* **Records for this exercise**:
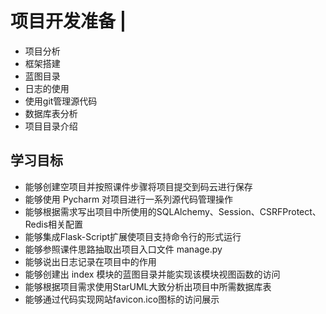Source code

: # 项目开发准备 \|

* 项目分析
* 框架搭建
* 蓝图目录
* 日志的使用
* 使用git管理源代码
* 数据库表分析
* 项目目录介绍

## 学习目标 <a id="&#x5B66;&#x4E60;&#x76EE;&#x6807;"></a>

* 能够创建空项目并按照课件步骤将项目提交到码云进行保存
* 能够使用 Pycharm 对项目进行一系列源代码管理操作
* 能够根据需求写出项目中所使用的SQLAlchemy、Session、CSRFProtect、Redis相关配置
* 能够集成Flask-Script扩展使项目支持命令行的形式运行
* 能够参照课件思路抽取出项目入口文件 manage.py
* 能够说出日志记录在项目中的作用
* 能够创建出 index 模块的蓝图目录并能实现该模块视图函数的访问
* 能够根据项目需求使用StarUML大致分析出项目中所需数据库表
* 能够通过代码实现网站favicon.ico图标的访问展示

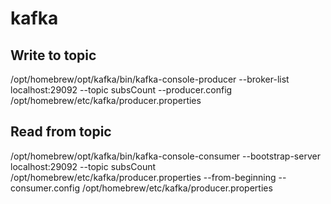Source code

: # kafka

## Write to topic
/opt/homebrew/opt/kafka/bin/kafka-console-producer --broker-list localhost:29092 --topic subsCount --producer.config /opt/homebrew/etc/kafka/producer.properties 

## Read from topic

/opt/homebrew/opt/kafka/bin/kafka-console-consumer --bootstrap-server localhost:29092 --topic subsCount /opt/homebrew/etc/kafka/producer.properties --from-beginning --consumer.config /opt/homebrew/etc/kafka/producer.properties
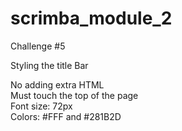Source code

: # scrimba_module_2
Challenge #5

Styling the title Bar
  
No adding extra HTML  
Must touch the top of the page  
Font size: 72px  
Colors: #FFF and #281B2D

* **Brief**:
Which lines in the material above include the string "subsCount"? Pull them out.

* **The completed task**:
/opt/homebrew/opt/kafka/bin/kafka-console-producer --broker-list localhost:29092 --topic subsCount --producer.config /opt/homebrew/etc/kafka/producer.properties 
/opt/homebrew/opt/kafka/bin/kafka-console-consumer --bootstrap-server localhost:29092 --topic subsCount /opt/homebrew/etc/kafka/producer.properties --from-beginning --consumer.config /opt/homebrew/etc/kafka/producer.properties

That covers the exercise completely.